Thursday, March 30, 2006

Diário

Acordei assustado. Desde de que me mudara para o Rio há alguns meses atrás, acordar com um imenso vazio dentro de mim, era uma rotina. E isso me assustava. Tanto que já andava meio descreste. Estava perdido nas minhas convicções. Não sabia se era pelo stress do emprego, se era pelo salário injusto, se era pela falta de amor, ou se era pela enorme distância que me separava do meus sonhos. Mas não era tão óbvio. Eu que fora sempre um exemplo de determinação, agora não acreditava mais. Mal sabia que estava perto demais para poder entender o tamanho do vazio que sentia. E nem imaginava que horas depois, aquele dia de domingo mudaria minha vida para sempre.

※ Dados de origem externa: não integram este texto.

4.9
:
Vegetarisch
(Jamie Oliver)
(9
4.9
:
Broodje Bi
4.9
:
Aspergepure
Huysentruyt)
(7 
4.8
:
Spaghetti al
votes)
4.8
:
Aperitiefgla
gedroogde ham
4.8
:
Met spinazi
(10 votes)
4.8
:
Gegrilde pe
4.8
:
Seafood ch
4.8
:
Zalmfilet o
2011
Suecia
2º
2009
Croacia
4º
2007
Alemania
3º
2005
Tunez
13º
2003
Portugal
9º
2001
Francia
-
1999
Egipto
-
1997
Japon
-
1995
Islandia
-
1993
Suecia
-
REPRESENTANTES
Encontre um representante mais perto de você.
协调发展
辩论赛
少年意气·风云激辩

Resolvi caminhar para aliviar a tensão dos meus pensamentos. O dia estava lindo, mas não pensava em ir praia. Havia algo errado no reino dos céus. Dezoito anos, empregado, bem casado, um filho lindo, e ainda sim infeliz. Ainda sim com um enorme vazio que me sufocava como uma droga que lhe mata lentamente. Nunca fui religioso, mas rezei. Está certo, mentia que ia à missa para poder jogar bola, mas sempre acreditei que Deus está em todo lugar, que Cristo poder ser aquele mendigo da esquina, se existe uma Pedra, Ele está lá. Por isso rezei. Gostaria de entender os sinais. Pedia impetuosamente uma dádiva. Vagava, perdido em minha fé, quando percebi que aquilo que tanto me marcara na infância, estava agora como um brinquedo velho que achara repentinamente jogado no porão. Vi de longe uma luz que, por poucos segundos, me cegou. Repentinamente ela me encontrou. Sem querer, meio que guiado por forças ocultas, meio sem entender nada, como se tivesse acabado de recuperar a consciência, me encontrava diante da visão mais iluminada da mina vida. Era o sinal.

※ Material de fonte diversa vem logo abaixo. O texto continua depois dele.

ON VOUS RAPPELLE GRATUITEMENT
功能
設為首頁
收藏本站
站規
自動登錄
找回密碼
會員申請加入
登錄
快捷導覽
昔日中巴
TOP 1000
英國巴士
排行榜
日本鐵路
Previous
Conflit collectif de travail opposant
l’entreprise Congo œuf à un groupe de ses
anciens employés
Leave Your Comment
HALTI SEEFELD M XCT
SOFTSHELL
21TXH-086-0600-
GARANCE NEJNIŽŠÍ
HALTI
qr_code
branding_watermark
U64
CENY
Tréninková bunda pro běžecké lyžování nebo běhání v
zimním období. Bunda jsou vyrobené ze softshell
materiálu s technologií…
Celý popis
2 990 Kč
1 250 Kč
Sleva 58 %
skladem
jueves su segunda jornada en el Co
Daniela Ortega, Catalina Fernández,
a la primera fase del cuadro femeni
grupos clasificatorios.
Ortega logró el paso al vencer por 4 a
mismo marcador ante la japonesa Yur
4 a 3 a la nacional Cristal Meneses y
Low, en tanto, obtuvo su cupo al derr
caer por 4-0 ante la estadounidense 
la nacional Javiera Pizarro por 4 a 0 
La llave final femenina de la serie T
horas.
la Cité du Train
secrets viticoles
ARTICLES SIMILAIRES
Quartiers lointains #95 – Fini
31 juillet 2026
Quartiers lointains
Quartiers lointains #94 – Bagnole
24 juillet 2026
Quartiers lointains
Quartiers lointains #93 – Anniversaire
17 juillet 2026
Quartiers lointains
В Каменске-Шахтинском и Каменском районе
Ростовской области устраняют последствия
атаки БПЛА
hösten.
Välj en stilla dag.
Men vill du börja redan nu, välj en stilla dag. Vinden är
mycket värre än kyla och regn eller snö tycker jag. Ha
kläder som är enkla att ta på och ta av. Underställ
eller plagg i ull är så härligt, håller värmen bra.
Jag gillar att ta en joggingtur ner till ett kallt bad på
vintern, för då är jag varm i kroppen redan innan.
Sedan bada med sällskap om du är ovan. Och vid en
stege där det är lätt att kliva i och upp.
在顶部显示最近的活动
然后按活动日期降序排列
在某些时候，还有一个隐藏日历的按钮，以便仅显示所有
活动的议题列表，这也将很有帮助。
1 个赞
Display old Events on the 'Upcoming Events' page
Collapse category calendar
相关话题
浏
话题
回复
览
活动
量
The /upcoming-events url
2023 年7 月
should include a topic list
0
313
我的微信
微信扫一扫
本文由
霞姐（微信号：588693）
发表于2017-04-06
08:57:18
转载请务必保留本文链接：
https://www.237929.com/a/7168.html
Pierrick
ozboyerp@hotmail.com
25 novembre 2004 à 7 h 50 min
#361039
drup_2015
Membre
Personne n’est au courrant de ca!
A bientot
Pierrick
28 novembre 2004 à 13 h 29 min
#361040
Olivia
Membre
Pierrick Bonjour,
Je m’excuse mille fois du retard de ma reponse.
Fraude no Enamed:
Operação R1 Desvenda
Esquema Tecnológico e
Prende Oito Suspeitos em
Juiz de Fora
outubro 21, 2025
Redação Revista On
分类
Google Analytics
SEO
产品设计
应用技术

Sentando num templo suntuoso, onde até o maior dos ateus acreditaria nessa força superior, eu simplesmente não acreditava no que meus olhos viam.
Ao meu lado fiéis fervorosos ajoelhados às lágrimas, agradecendo aos deuses, quase que numa crise de euforia coletiva. No centro, descobri que alguns anjos não têm asas, e num balé exuberante, voam perante nossos olhos. Mais na extremidade do enorme templo, percebi que certos santos ainda vivem, e operam milagres, com a mesma facilidade que Jesus multiplicou os pães. Entendi que a fé desperta cânticos dignos de uma ópera de Vivaldi. Os Bispos, caprichosamente vestidos de negro, que ministram esta sinfonia, são idolatrados e odiados num esplendoroso e simples segundo.

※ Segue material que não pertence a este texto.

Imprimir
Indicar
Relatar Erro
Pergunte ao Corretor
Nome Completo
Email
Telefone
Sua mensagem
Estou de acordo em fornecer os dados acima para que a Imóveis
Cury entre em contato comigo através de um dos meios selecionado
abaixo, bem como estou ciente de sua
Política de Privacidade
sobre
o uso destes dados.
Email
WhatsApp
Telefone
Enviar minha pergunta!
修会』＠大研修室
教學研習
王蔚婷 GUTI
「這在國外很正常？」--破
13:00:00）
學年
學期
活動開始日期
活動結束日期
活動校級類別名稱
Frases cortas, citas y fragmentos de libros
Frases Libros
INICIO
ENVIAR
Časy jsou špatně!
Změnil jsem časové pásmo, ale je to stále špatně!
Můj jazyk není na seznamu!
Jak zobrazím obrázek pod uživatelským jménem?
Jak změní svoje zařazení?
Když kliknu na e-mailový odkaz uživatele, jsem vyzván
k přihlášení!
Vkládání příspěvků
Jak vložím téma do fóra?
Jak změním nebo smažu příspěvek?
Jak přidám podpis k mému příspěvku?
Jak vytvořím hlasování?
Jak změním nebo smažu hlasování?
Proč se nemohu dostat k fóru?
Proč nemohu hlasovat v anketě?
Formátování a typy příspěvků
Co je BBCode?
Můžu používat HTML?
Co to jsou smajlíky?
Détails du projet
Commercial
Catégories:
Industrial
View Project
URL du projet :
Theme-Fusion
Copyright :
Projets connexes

Era uma tarde quente, um domingo como mais um domingo, Lagoa, Cristo, Humaitá, Coqueirão. Era. Mas não foi. Depois desse dia 19 de março, entendi a magia que fez e faz tantos Zicos, tantos Bebetos, tantos Nunes, tantos Romários. São eles que nos dão visões divinas, mas mesmo assim não são eles quem criam os milagres. È esse algo mais que não conseguimos explicar, e mesmo assim aumentam a cada dia a nossa fé. É algo mais que faz nos rir e chorar. É algo que não existe nada que seja mais. É algo que se chama fazer meu primeiro gol, no Imaculado e eterno Maracanã.